(Hardware design source files)
##########

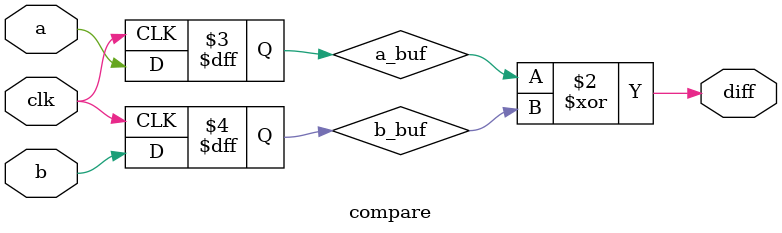
<source format=v>
`timescale 1ns / 1ps
module compare#(parameter WIDTH=1)(
	input clk,
	input [WIDTH-1:0] a,
	input [WIDTH-1:0] b,
	output [WIDTH-1:0] diff
	);

reg [WIDTH-1:0] a_buf;
reg [WIDTH-1:0] b_buf;

always @(posedge clk) 
begin
	a_buf <= a;
	b_buf <= b;
end

assign diff = a_buf ^ b_buf;

endmodule

</source>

##########

**Work task**: All lines holding the word "diff" must be copied from the data.

**Task output**:
	output [WIDTH-1:0] diff
assign diff = a_buf ^ b_buf;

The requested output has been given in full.